Mitchell Allison: It’s ebbed and flowed. I always intend for specificity in composition and for my work to be eye-catching, but the reason it catches your eye—out of disgust, beauty, arousal—shifts. I pull influence from a mixed bag of things—music, other artists, a mannequin stuffed in a dumpster, an odd reflection I pass. My last series, In the Night, was a Frankenstein of sorts, drawing inspiration from the German Expressionist movement of the Weimar era, along with the work of Ren Hang and Egon Schiele, among others.

Adolescent: How has queerness guided your work?

Mitchell: The Venn diagram of my artistic work and my queerness is a perfect circle. My creativity first started as an expression of more complex feelings I didn’t really know how to articulate when I was younger. As I’ve grown older, putting a face to these abstract, difficult feelings and taking pictures of [them] has been cathartic. Also with age has come a frustration with the lack of queer history taught in my public school education. The discovery of a lineage of queer artists and creatives like me (notably led by many trans people and queer people of color) pushing the progression of art, fashion, music, and culture in general is endlessly inspiring to me and, if i can say so, pretty fucking badass.

Adolescent: You mention on your site that your photos are taken with an “abstract and absurd” perspective on the body, sex, and sexuality. Is that absurdist lens intended to ever come across as satirical, or is it more a criticism of sorts?

Mitchell: Both. A lot of my recent work has revolved around my own insecurities with my body, and the lame reality that there is a facet of the queer community offers love and acceptance...if you’re 6’2/190 lbs/Caucasian/fit/top/minimum 10k followers/no fats/no femmes. Like, that’s bonkers, right? So how far can I push that archetype? Yeah, I’m gonna take a gorgeous picture of a model who fits your demographic, and let’s see if you take a moment to look away from his pecs long enough to notice he’s got one too many eyes. I enjoy playing with expectations and twisting them for my own purpose.

Adolescent: What’s your rationale behind only shooting on 35mm film?

Mitchell: From a purely logistical perspective, you’re forced to compose every shot you take. People I shoot with are often surprised at how slowly and deliberately I shoot. I can’t just hold down the shutter and shoot and shoot and shoot and hope that one picture’s good—I’ve only got 36 exposures. I take time testing and trying out poses before I shoot, and sometimes that means taking thirty minutes to set up a shot, deciding I don’t like it, and starting from square one again. Film’s expensive, I don’t like burning through it.

Adolescent: You’ve been working on a series called In the Night for a year. Is it ever tiring or frustrating to put so much time into a single body of work?

Mitchell: I don’t think so.

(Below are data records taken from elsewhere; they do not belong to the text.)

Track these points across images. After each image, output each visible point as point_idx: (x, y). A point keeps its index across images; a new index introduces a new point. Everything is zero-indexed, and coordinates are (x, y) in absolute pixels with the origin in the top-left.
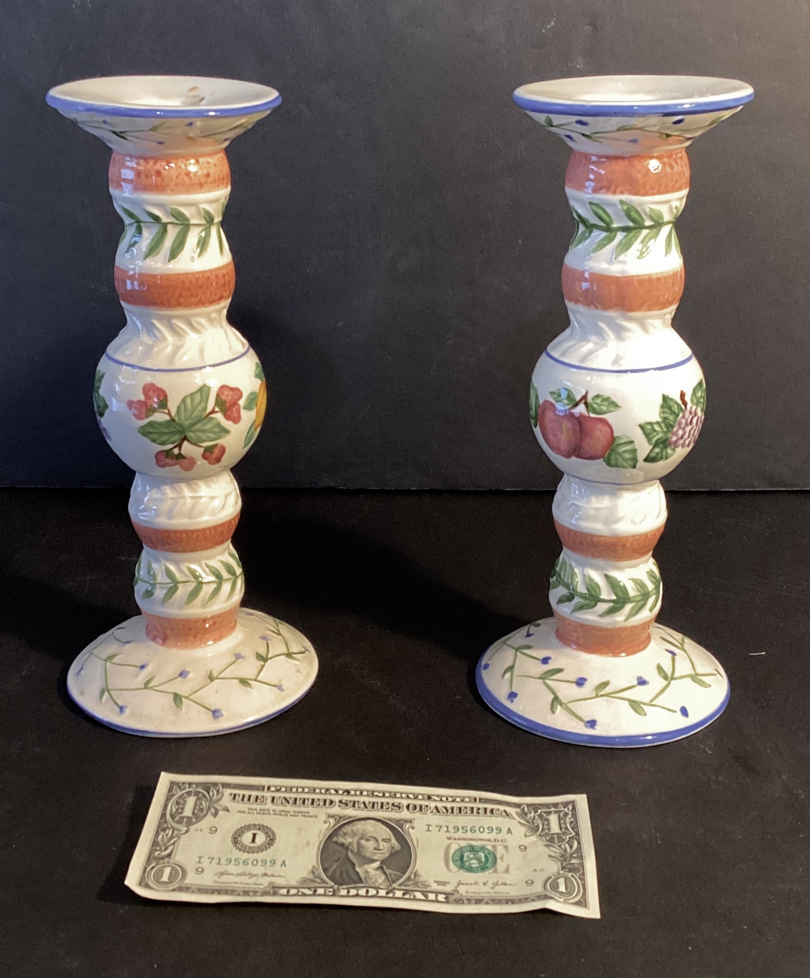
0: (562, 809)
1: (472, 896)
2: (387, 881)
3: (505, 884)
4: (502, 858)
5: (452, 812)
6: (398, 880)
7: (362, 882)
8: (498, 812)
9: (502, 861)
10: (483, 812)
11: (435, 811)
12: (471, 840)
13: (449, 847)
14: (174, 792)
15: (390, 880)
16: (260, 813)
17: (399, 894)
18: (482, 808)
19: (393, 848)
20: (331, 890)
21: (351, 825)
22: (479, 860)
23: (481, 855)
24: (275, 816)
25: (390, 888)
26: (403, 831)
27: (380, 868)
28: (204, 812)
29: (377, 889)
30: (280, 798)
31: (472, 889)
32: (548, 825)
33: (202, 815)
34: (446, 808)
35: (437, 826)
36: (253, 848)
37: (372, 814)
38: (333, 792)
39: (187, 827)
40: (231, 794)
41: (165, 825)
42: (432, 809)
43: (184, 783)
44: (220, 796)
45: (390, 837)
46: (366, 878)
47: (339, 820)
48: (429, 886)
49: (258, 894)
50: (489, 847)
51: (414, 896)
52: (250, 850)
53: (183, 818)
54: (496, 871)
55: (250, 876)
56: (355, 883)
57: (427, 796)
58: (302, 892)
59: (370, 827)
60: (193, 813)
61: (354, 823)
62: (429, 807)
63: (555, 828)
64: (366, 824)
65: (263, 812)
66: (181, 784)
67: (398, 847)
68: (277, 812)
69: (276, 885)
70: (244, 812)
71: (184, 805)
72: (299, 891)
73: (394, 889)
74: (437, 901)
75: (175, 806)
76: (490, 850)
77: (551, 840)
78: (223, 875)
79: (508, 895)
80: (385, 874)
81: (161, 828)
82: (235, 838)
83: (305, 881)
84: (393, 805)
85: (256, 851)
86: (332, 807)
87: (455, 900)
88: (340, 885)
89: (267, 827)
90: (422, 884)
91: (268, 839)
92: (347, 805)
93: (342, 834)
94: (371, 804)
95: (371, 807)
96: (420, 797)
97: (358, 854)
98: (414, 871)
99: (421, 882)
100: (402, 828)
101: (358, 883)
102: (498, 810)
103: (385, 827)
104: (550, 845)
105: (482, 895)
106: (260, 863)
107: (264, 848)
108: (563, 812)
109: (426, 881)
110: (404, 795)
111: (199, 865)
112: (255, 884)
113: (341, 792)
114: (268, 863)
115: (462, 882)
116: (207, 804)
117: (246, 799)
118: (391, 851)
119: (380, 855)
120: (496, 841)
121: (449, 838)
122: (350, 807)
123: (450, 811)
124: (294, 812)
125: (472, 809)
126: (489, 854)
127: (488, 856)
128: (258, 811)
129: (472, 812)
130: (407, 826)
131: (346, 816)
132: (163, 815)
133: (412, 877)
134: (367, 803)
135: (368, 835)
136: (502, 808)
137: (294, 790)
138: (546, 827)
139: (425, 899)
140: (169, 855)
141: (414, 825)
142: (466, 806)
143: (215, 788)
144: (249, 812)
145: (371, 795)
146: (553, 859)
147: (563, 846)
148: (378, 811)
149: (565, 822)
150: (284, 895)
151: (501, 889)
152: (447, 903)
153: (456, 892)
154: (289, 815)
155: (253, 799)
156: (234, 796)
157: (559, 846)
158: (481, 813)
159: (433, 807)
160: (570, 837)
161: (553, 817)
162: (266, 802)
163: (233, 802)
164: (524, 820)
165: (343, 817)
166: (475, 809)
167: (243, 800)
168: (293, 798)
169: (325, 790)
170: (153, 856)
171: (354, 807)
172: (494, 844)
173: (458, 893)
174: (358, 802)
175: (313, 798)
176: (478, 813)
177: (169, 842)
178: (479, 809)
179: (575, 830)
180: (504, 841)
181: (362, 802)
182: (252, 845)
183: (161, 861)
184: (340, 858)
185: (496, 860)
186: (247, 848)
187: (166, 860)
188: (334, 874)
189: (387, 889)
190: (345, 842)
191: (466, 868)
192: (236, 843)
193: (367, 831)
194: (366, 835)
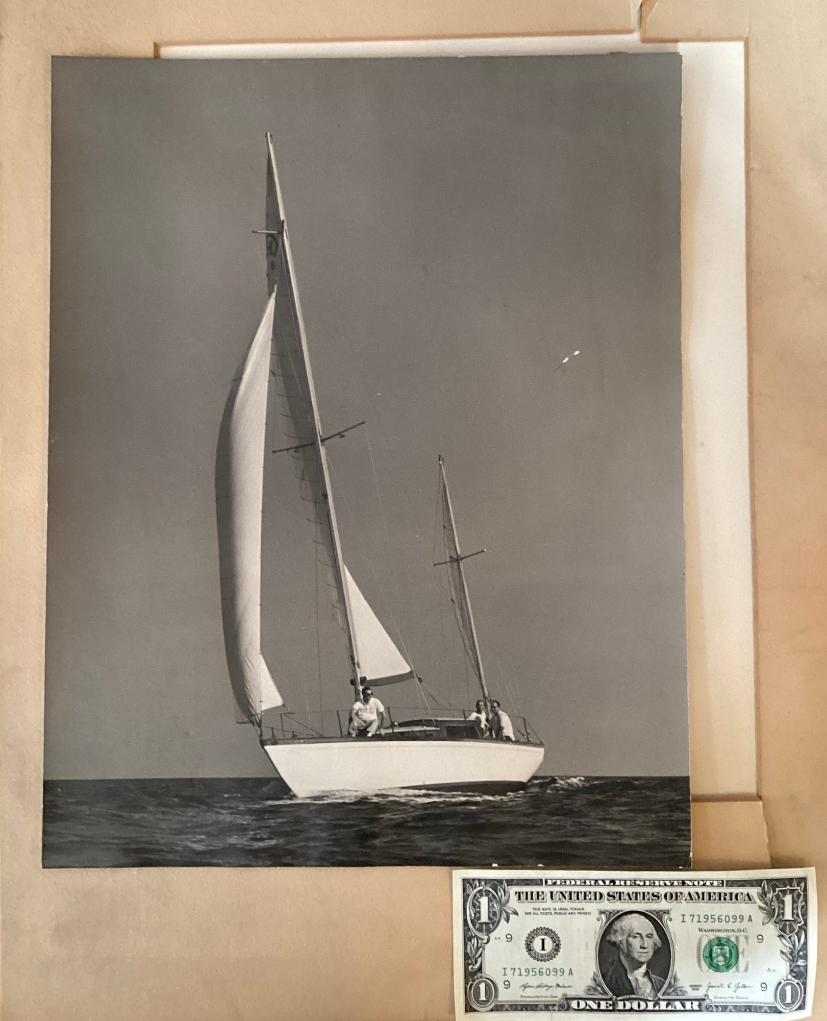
0: (796, 887)
1: (720, 1003)
2: (653, 990)
3: (745, 987)
4: (743, 953)
5: (703, 899)
6: (661, 987)
7: (634, 994)
8: (741, 896)
9: (744, 957)
10: (729, 898)
11: (689, 898)
12: (719, 931)
13: (700, 942)
14: (468, 892)
15: (656, 988)
16: (544, 914)
17: (663, 1005)
18: (729, 893)
19: (656, 945)
20: (611, 1002)
21: (619, 920)
22: (725, 957)
23: (726, 950)
24: (556, 916)
25: (656, 1000)
26: (663, 923)
27: (647, 974)
29: (646, 1002)
30: (557, 892)
31: (721, 992)
32: (783, 909)
34: (697, 893)
35: (691, 917)
36: (544, 956)
37: (636, 906)
38: (601, 883)
39: (488, 935)
40: (516, 893)
41: (470, 934)
42: (686, 896)
43: (474, 880)
44: (507, 895)
45: (653, 932)
46: (636, 987)
47: (609, 916)
48: (687, 992)
49: (555, 1008)
50: (733, 939)
51: (675, 1007)
52: (543, 959)
54: (739, 971)
55: (546, 988)
57: (681, 882)
58: (589, 1006)
59: (636, 923)
61: (622, 918)
62: (683, 895)
63: (788, 916)
64: (632, 918)
65: (546, 912)
66: (471, 881)
67: (659, 942)
68: (557, 911)
69: (568, 997)
70: (530, 913)
72: (585, 1003)
74: (693, 1011)
75: (473, 911)
76: (733, 943)
77: (783, 930)
78: (526, 988)
79: (747, 1000)
80: (652, 980)
81: (467, 939)
82: (528, 945)
83: (589, 990)
84: (653, 894)
85: (547, 958)
86: (602, 902)
87: (706, 1007)
88: (617, 996)
89: (551, 931)
90: (681, 991)
91: (555, 944)
92: (614, 897)
93: (614, 932)
94: (635, 894)
95: (635, 898)
96: (676, 883)
97: (629, 955)
98: (674, 973)
99: (679, 987)
100: (661, 920)
101: (631, 994)
103: (647, 920)
104: (783, 936)
105: (727, 1000)
106: (551, 973)
107: (553, 955)
109: (684, 987)
110: (662, 883)
111: (506, 978)
112: (552, 997)
113: (607, 882)
114: (558, 973)
115: (711, 985)
117: (529, 897)
118: (654, 949)
119: (646, 954)
120: (739, 930)
121: (700, 930)
122: (617, 900)
124: (571, 909)
125: (720, 894)
126: (733, 947)
127: (732, 950)
128: (542, 911)
129: (720, 899)
130: (667, 918)
131: (614, 911)
132: (465, 921)
133: (673, 981)
134: (631, 893)
135: (636, 931)
136: (745, 890)
137: (568, 882)
138: (781, 911)
139: (682, 1008)
140: (480, 969)
141: (672, 917)
142: (715, 891)
143: (501, 886)
144: (534, 913)
145: (634, 884)
146: (784, 957)
147: (792, 939)
148: (641, 903)
149: (797, 907)
150: (575, 1010)
151: (741, 992)
152: (700, 1011)
153: (706, 998)
154: (568, 913)
155: (535, 896)
156: (519, 895)
157: (790, 938)
158: (727, 899)
159: (686, 894)
160: (799, 926)
161: (788, 899)
162: (546, 899)
163: (519, 902)
164: (763, 901)
165: (612, 913)
166: (723, 895)
167: (527, 899)
168: (568, 893)
169: (594, 881)
170: (468, 971)
171: (620, 899)
172: (737, 934)
173: (708, 999)
174: (623, 893)
175: (585, 891)
176: (725, 899)
177: (476, 953)
178: (726, 894)
179: (804, 918)
180: (745, 930)
181: (627, 893)
182: (543, 952)
183: (476, 977)
184: (614, 961)
185: (738, 955)
186: (540, 955)
187: (479, 975)
188: (611, 981)
189: (654, 1000)
190: (616, 940)
191: (714, 967)
192: (530, 950)
193: (633, 926)
194: (633, 931)
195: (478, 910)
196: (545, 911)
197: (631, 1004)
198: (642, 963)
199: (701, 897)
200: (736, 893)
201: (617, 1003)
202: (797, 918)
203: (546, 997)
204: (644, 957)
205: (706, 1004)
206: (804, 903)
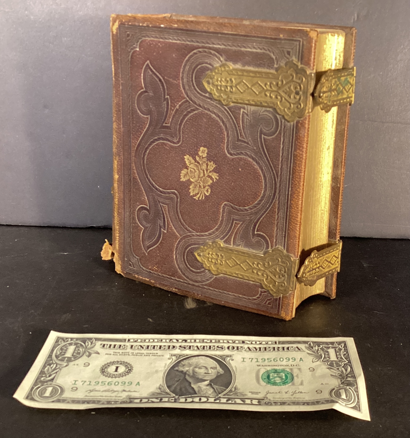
0: (337, 346)
1: (277, 400)
2: (214, 393)
3: (301, 393)
4: (297, 376)
5: (260, 350)
6: (223, 392)
8: (292, 349)
9: (298, 378)
11: (248, 349)
12: (275, 366)
13: (258, 371)
14: (59, 343)
15: (217, 392)
16: (122, 355)
17: (223, 400)
18: (281, 347)
19: (218, 372)
20: (173, 399)
21: (188, 359)
22: (281, 378)
23: (282, 375)
24: (133, 356)
25: (217, 397)
26: (225, 362)
27: (210, 385)
28: (81, 355)
29: (207, 397)
30: (137, 345)
31: (278, 396)
33: (79, 356)
34: (255, 348)
35: (250, 359)
36: (116, 375)
37: (203, 353)
38: (175, 341)
39: (67, 363)
41: (51, 362)
42: (246, 348)
43: (67, 338)
44: (93, 345)
45: (216, 366)
46: (199, 391)
47: (179, 357)
48: (246, 395)
49: (117, 403)
50: (288, 370)
51: (235, 402)
52: (113, 376)
53: (65, 357)
54: (293, 384)
55: (113, 392)
56: (191, 394)
57: (241, 341)
58: (151, 401)
59: (202, 361)
60: (73, 355)
61: (190, 358)
62: (243, 348)
63: (333, 359)
64: (198, 359)
65: (124, 354)
66: (65, 339)
67: (222, 372)
68: (134, 354)
69: (131, 397)
70: (110, 354)
71: (66, 350)
72: (149, 400)
73: (220, 397)
74: (252, 404)
75: (60, 352)
77: (331, 365)
78: (92, 391)
79: (304, 399)
80: (213, 388)
81: (48, 364)
82: (102, 369)
83: (153, 394)
84: (218, 347)
85: (118, 376)
86: (174, 350)
87: (265, 403)
88: (180, 396)
89: (127, 363)
90: (241, 394)
91: (127, 369)
92: (185, 348)
94: (202, 347)
96: (237, 342)
97: (193, 377)
98: (234, 386)
99: (240, 392)
100: (224, 360)
101: (193, 394)
102: (292, 347)
103: (212, 360)
104: (331, 368)
105: (285, 399)
106: (120, 384)
107: (124, 375)
108: (338, 348)
109: (243, 392)
110: (225, 341)
111: (74, 386)
112: (116, 397)
113: (180, 341)
114: (127, 384)
115: (269, 392)
116: (83, 350)
117: (112, 346)
118: (217, 375)
119: (210, 377)
120: (292, 366)
122: (187, 349)
123: (258, 349)
124: (146, 353)
127: (287, 374)
128: (121, 353)
129: (274, 350)
130: (228, 359)
131: (184, 355)
132: (50, 356)
133: (233, 390)
134: (199, 346)
135: (200, 365)
136: (295, 346)
137: (147, 341)
138: (327, 356)
139: (243, 403)
140: (52, 379)
141: (233, 358)
142: (269, 347)
143: (90, 340)
144: (114, 354)
145: (202, 342)
146: (335, 377)
148: (207, 351)
149: (340, 354)
150: (137, 403)
151: (298, 395)
152: (260, 405)
153: (265, 398)
154: (143, 355)
155: (117, 347)
156: (103, 345)
157: (338, 369)
158: (280, 350)
160: (344, 364)
162: (127, 348)
163: (103, 349)
164: (310, 351)
165: (182, 355)
166: (276, 348)
167: (110, 348)
168: (146, 346)
169: (169, 340)
170: (39, 380)
171: (190, 349)
174: (193, 346)
175: (160, 345)
177: (52, 372)
179: (348, 360)
180: (297, 365)
181: (196, 346)
182: (115, 373)
183: (45, 384)
184: (180, 379)
185: (293, 377)
186: (111, 375)
187: (50, 383)
188: (175, 389)
191: (271, 383)
192: (103, 372)
193: (200, 363)
194: (199, 365)
195: (64, 351)
197: (193, 399)
198: (206, 380)
200: (287, 347)
201: (179, 399)
202: (342, 360)
203: (110, 397)
205: (265, 401)
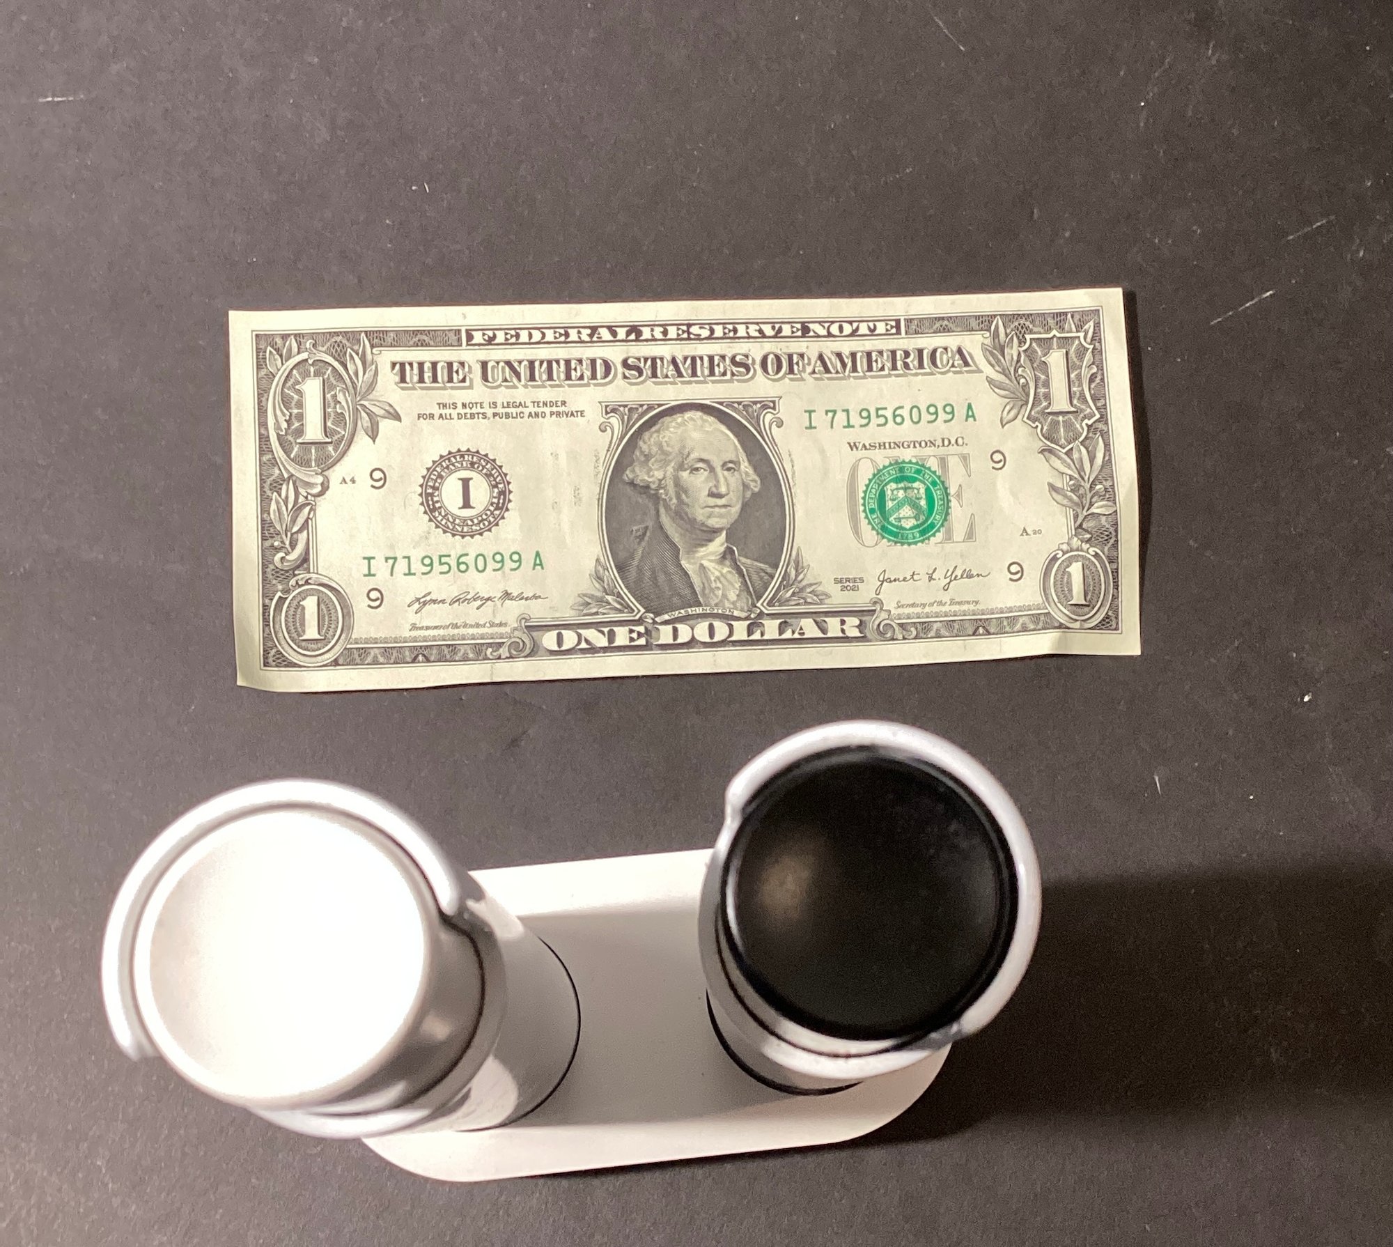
0: (1074, 333)
1: (909, 616)
2: (745, 595)
3: (970, 576)
4: (959, 496)
5: (854, 367)
6: (765, 586)
7: (699, 605)
8: (945, 357)
9: (961, 503)
10: (916, 363)
11: (819, 368)
12: (897, 445)
13: (854, 472)
14: (269, 368)
15: (752, 589)
16: (465, 416)
17: (771, 628)
18: (914, 350)
21: (656, 427)
23: (918, 490)
24: (498, 420)
25: (752, 616)
26: (760, 433)
27: (727, 555)
28: (349, 425)
29: (728, 619)
30: (498, 363)
31: (908, 593)
32: (1047, 384)
33: (346, 433)
34: (839, 355)
35: (827, 412)
36: (470, 523)
37: (694, 392)
38: (605, 334)
39: (321, 474)
40: (394, 365)
41: (275, 473)
42: (813, 363)
43: (285, 337)
44: (370, 372)
45: (737, 456)
46: (703, 588)
47: (629, 418)
48: (828, 596)
50: (933, 464)
51: (802, 631)
52: (466, 529)
53: (307, 446)
56: (684, 603)
57: (799, 326)
58: (587, 641)
59: (695, 433)
60: (326, 430)
61: (661, 422)
62: (806, 359)
63: (1060, 401)
64: (683, 424)
65: (471, 412)
66: (279, 341)
68: (500, 410)
69: (533, 623)
70: (432, 416)
71: (300, 405)
72: (579, 638)
73: (761, 615)
74: (845, 639)
75: (284, 415)
76: (934, 473)
77: (1053, 434)
78: (425, 604)
79: (976, 607)
80: (740, 571)
81: (268, 485)
82: (427, 496)
83: (587, 605)
84: (734, 360)
85: (478, 528)
86: (611, 382)
87: (879, 627)
88: (657, 614)
89: (487, 458)
90: (813, 593)
91: (496, 490)
92: (639, 371)
93: (643, 459)
94: (689, 361)
95: (690, 371)
96: (787, 330)
97: (680, 515)
98: (794, 553)
99: (811, 585)
100: (758, 426)
101: (691, 607)
102: (946, 349)
103: (723, 428)
104: (1051, 451)
105: (927, 609)
107: (492, 520)
108: (1076, 343)
109: (819, 582)
110: (753, 330)
111: (372, 582)
113: (622, 333)
114: (508, 562)
115: (887, 574)
116: (349, 399)
117: (428, 375)
118: (744, 497)
119: (723, 510)
120: (946, 443)
121: (853, 446)
122: (648, 378)
123: (849, 365)
124: (533, 403)
125: (894, 353)
126: (934, 483)
127: (933, 490)
128: (460, 410)
129: (894, 367)
130: (769, 417)
131: (642, 406)
132: (263, 440)
133: (792, 571)
134: (679, 360)
135: (694, 456)
136: (952, 341)
137: (524, 336)
138: (1042, 390)
139: (821, 635)
140: (305, 559)
141: (782, 416)
142: (880, 348)
143: (356, 347)
144: (441, 416)
145: (685, 336)
146: (1059, 498)
147: (1075, 456)
148: (704, 382)
149: (1079, 377)
150: (552, 653)
151: (962, 589)
152: (863, 639)
153: (878, 607)
154: (526, 415)
155: (442, 374)
156: (401, 369)
157: (1069, 453)
158: (911, 366)
159: (814, 357)
160: (1089, 426)
161: (1056, 359)
162: (471, 380)
163: (403, 389)
164: (997, 368)
165: (637, 409)
166: (899, 354)
167: (421, 380)
168: (525, 363)
169: (589, 331)
170: (272, 567)
171: (654, 375)
172: (942, 451)
173: (881, 609)
174: (662, 359)
175: (567, 357)
176: (906, 366)
177: (294, 521)
178: (907, 354)
179: (1099, 404)
180: (960, 441)
181: (669, 358)
182: (467, 513)
183: (293, 582)
184: (647, 528)
185: (949, 501)
186: (457, 521)
187: (302, 576)
188: (639, 580)
189: (747, 618)
190: (650, 480)
191: (891, 533)
192: (433, 510)
193: (689, 444)
194: (689, 454)
195: (295, 411)
196: (468, 410)
197: (693, 629)
198: (715, 532)
199: (848, 363)
200: (931, 348)
201: (658, 629)
202: (1083, 407)
203: (478, 625)
204: (721, 516)
205: (877, 623)
206: (1095, 370)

Every series I work on tends to have a strong concept, and I really enjoy chewing on that concept shoot after shoot, playing with every aspect of it before I move on to the next thing. So, if I’m working on something for months and months, it’s because I’m enjoying the work. If I get tired of an idea after a few shoots, then it’s on to the next thing. And each concept informs the next. In the Night involved a lot of darkness and strict composition, and my next series that I’ve already started testing is almost a literal take on “shedding the skin” of the last body of work I created.